Achtundzwanzig Prozent
Mein Laptop hat noch ganz schön viel Akku, wenn man bedenkt, dass ich ihn vor einer Woche das letzte Mal aufgeladen habe. Ich wundere mich etwas, denn ich weiß ehrlich gesagt nicht, wann mir so etwas zum letzten Mal gelungen ist. Es muss damals gewesen sein, als ich noch keinen hatte.
Ich komme nach Hause, räume die Sachen ein, schmeiße eine Wäsche an und möchte nur kurz den Laptop aufklappen, es ist so verdammt viel liegen geblieben in der letzten Zeit. Nur eine Kleinigkeit erledigen, sie ist so dringend und ich könnte sie ganz schnell… Woooooom. Die Tabs gehen in Sekundenbruchteilen auf und zu. Kurz die Preise für die Mitgliedschaft bei Weight Watchers nachschauen, hier eine Nachtlampe bestellen, huch, zu schnell geklickt, was war denn das für eine schöne Thermoskanne? Eigentlich braucht der Große einen neuen Koffer, dieses Tutorial über die neue Kamera möchte ich unbedingt lesen, noch schnell eine Nachricht beantworten. Was wollte ich eigentlich tun?
Ach was, ein animiertes Gif im Newsletter, warum ist dieses Produkt jetzt um 50% reduziert, schade dass es morgen regnet, ist meine Rücksendung bei dem einen Shop schon bearbeitet? So ein YouTube Video würde ich auch gerne mal drehen, ein ähnliches Regal habe ich letztens bei Kleinanzeigen entdeckt, gibt es eigentlich eine Alternative zu Weight Watchers? Ich denke erst mal darüber nach, bevor ich mich anmelde. Oder die Nachtlampe bestelle. Oder die Kanne, den Koffer und überhaupt die Nachricht schreibe ich lieber in Ruhe, vielleicht schaffe ich es morgen.
Zwölf Prozent
Die Kleinigkeit? Egal wie sehr ich mich anstrenge, mir fällt partout nicht ein, warum ich eigentlich noch an den Laptop wollte. Dafür fällt mir etwas anderes auf: die Zeit vergeht, tausend Sachen gehen mir durch den Kopf, es fühlt sich an als würden die Gedanken explodieren, ich klicke und klicke und klicke und geschafft habe ich am Ende: nichts. Die Leere ist so groß dass ich sie förmlich spüren kann, ich ärgere mich dass ich meine Zeit verschwendet habe.

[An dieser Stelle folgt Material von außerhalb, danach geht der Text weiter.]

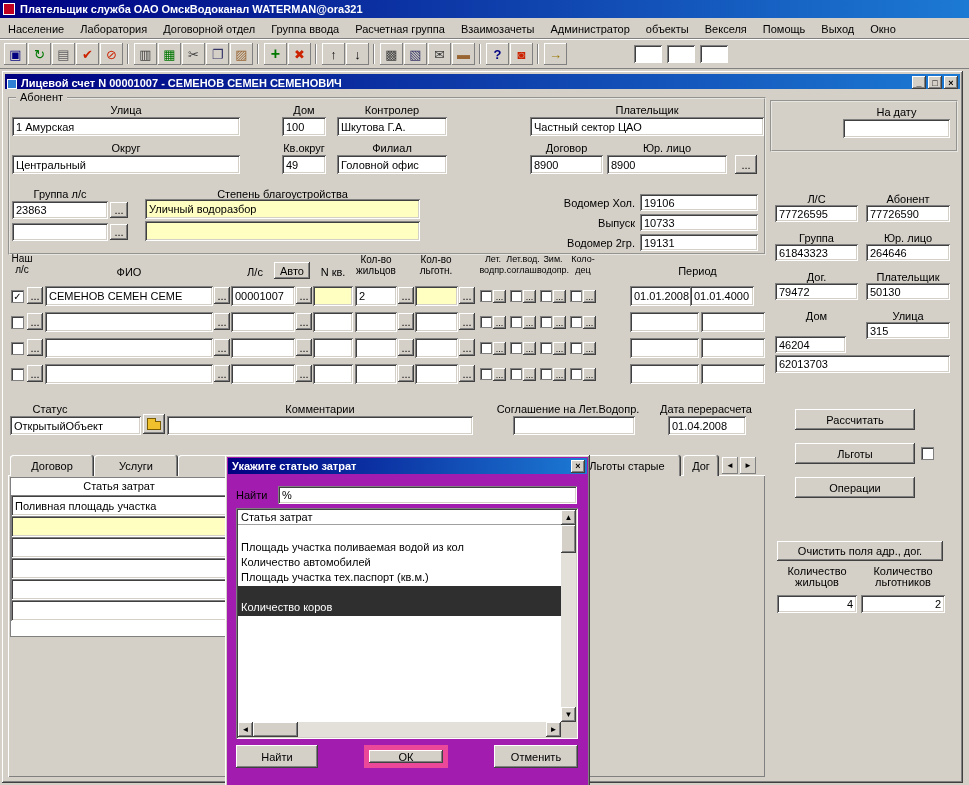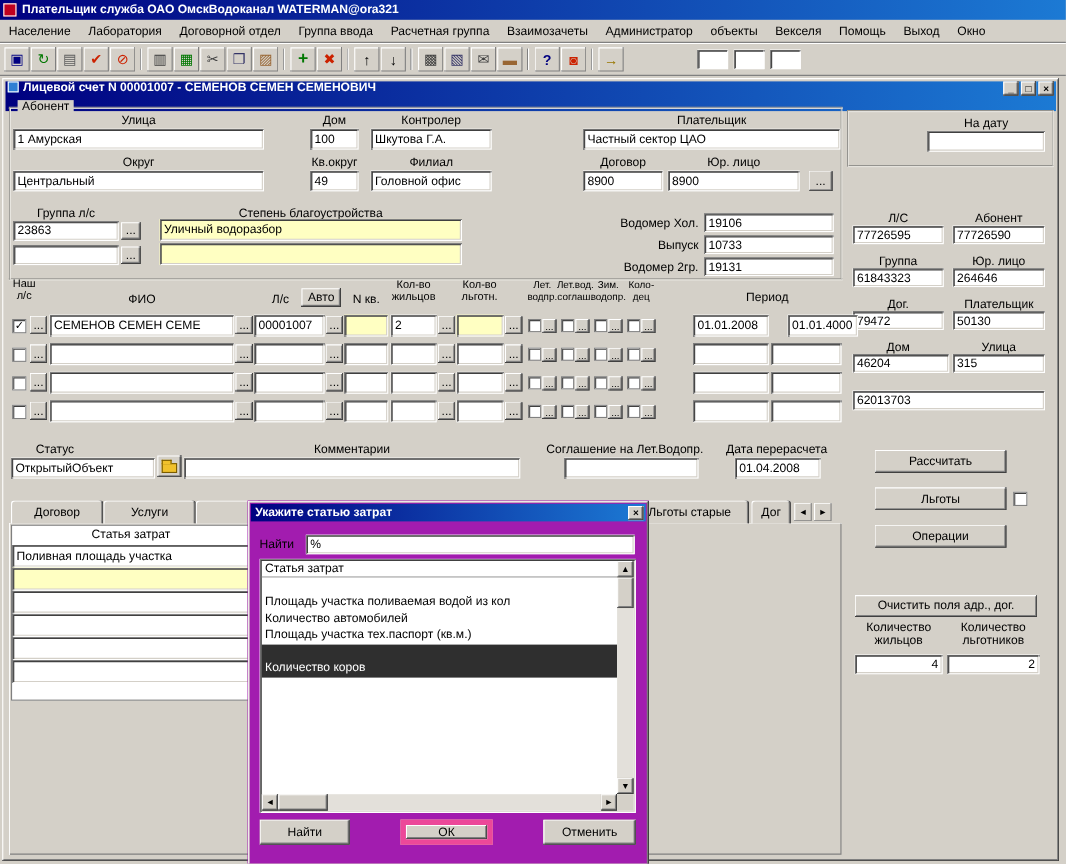--- a/index.html
+++ b/index.html
@@ -126,21 +126,21 @@
   <div class="tbtn">
       <span style="color:#997700;font-weight:bold">→</span>
     </div>
   <div style="width:66px"></div>
   <div class="tbox"></div>
   <div class="tbox"></div>
   <div class="tbox"></div>
 </div>
 
 <div class="a" style="left:2px;top:71px;width:961px;height:712px;background:#d4d0c8;box-shadow:inset -1px -1px 0 #404040,inset 1px 1px 0 #fff,inset -2px -2px 0 #808080,inset 2px 2px 0 #d4d0c8"></div>
-<div class="a grad" style="left:5px;top:74px;width:955px;height:27px;display:flex;align-items:flex-start;font-weight:bold">
+<div class="a grad" style="left:5px;top:74px;width:955px;height:15px;display:flex;align-items:flex-end;font-weight:bold">
   <span style="width:10px;height:10px;margin:0 4px 0 2px;background:#2f7fd4;border:1px solid #fff"></span>
   <span style="flex:1;overflow:hidden">Лицевой счет N 00001007 - СЕМЕНОВ СЕМЕН СЕМЕНОВИЧ</span>
   <span class="winbtn">_</span>
   <span class="winbtn">□</span>
   <span class="winbtn" style="margin-right:2px">×</span>
 </div>
 
 <div class="grp" style="left:8px;top:97px;width:758px;height:158px"></div>
 <span class="legend" style="left:16px;top:91px">Абонент</span>
 
@@ -192,21 +192,21 @@
 <span class="lb" style="left:775px;top:232px;width:83px">Группа</span>
 <span class="lb" style="left:866px;top:232px;width:84px">Юр. лицо</span>
 <div class="f" style="left:775px;top:244px;width:83px;height:17px">61843323</div>
 <div class="f" style="left:866px;top:244px;width:84px;height:17px">264646</div>
 <span class="lb" style="left:775px;top:271px;width:83px">Дог.</span>
 <span class="lb" style="left:866px;top:271px;width:84px">Плательщик</span>
 <div class="f" style="left:775px;top:283px;width:83px;height:17px">79472</div>
 <div class="f" style="left:866px;top:283px;width:84px;height:17px">50130</div>
 <span class="lb" style="left:775px;top:310px;width:83px">Дом</span>
 <span class="lb" style="left:866px;top:310px;width:84px">Улица</span>
-<div class="f" style="left:775px;top:322px;width:88px;height:17px">46204</div>
+<div class="f" style="left:775px;top:336px;width:71px;height:17px">46204</div>
 <div class="f" style="left:866px;top:322px;width:84px;height:17px">315</div>
 <div class="f" style="left:775px;top:355px;width:175px;height:18px">62013703</div>
 
 <div class="b" style="left:795px;top:409px;width:120px;height:21px">Рассчитать</div>
 <div class="b" style="left:795px;top:443px;width:120px;height:21px">Льготы</div>
 <div class="cb" style="left:921px;top:447px;width:13px;height:13px"></div>
 <div class="b" style="left:795px;top:477px;width:120px;height:21px">Операции</div>
 <div class="b" style="left:777px;top:541px;width:166px;height:20px">Очистить поля адр., дог.</div>
 <span class="lb lw" style="left:777px;top:566px;width:80px">Количество жильцов</span>
 <span class="lb lw" style="left:861px;top:566px;width:84px">Количество льготников</span>
@@ -239,21 +239,21 @@
 <div class="b" style="left:459px;top:287px;width:16px;height:17px">...</div>
 <div class="cb" style="left:480px;top:290px;width:12px;height:12px"></div>
 <div class="b" style="left:493px;top:290px;width:13px;height:13px;font-size:9px">...</div>
 <div class="cb" style="left:510px;top:290px;width:12px;height:12px"></div>
 <div class="b" style="left:523px;top:290px;width:13px;height:13px;font-size:9px">...</div>
 <div class="cb" style="left:540px;top:290px;width:12px;height:12px"></div>
 <div class="b" style="left:553px;top:290px;width:13px;height:13px;font-size:9px">...</div>
 <div class="cb" style="left:570px;top:290px;width:12px;height:12px"></div>
 <div class="b" style="left:583px;top:290px;width:13px;height:13px;font-size:9px">...</div>
 <div class="f" style="left:630px;top:286px;width:69px;height:20px">01.01.2008</div>
-<div class="f" style="left:716px;top:286px;width:64px;height:20px">01.01.4000</div>
+<div class="f" style="left:690px;top:286px;width:64px;height:20px">01.01.4000</div>
 
 <div class="cb" style="left:11px;top:316px;width:13px;height:13px"></div>
 <div class="b" style="left:27px;top:313px;width:16px;height:17px">...</div>
 <div class="f" style="left:45px;top:312px;width:168px;height:20px"></div>
 <div class="b" style="left:214px;top:313px;width:16px;height:17px">...</div>
 <div class="f" style="left:231px;top:312px;width:64px;height:20px"></div>
 <div class="b" style="left:296px;top:313px;width:16px;height:17px">...</div>
 <div class="f" style="left:313px;top:312px;width:40px;height:20px"></div>
 <div class="f" style="left:355px;top:312px;width:42px;height:20px"></div>
 <div class="b" style="left:398px;top:313px;width:16px;height:17px">...</div>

Höher, schneller, weiter. Immer mehr von uns erkennen, dass wir etwas ändern müssen. Und immer mehr erkennen darin ein Potenzial, unsere Sehnsüchte zu Klicks zu machen. Wohin man auch blickt: Aufräum-, Ausmist- und Abnehm-Challenges suggerieren uns, dass wir alles schaffen können, wenn wir uns nur ein bisschen anstrengen. Mein persönlicher Favorit: die Achtsamkeits-Challenge.
Achtsamkeit. Challenge. Das muss man sich doch mal auf der Zunge zergehen lassen.
Die arme Achtsamkeit, die uns eigentlich dabei helfen soll, uns besser und leichter zu fühlen, uns mehr zu spüren, näher bei uns selbst zu sein. Als Challenge. Damit wir uns selbst schlagen können. Denn das können wir ja, wenn wir uns nur ein bisschen anstrengen: Das Handy weglegen, gesünder essen, uns mehr bewegen, Auszeiten im Alltag einbauen, meditieren.
Sieben Prozent
Doch wie wäre es, wenn wir uns ein bisschen weniger anstrengen und nicht ständig nach den Hindernissen gucken, die womöglich gar nicht da sind? Wenn wir das Handy in die Hand nehmen und unsere Lieben anrufen? Wenn wir Miracoli essen damit wir länger in der Natur sein können? Wenn wir länger wachbleiben und miteinander reden?
Mehr Durchatmen, weniger Durchhalten: Dieses neue Jahr wartet nur darauf, erlebt zu werden. Und ich freue mich drauf. Mit tiefen Augenringen weil es doch noch spät geworden ist. Mit der Neugierde, wohin meine Entscheidungen mich führen werden. Mit der Hoffnung, diesen Weg nicht alleine zu laufen.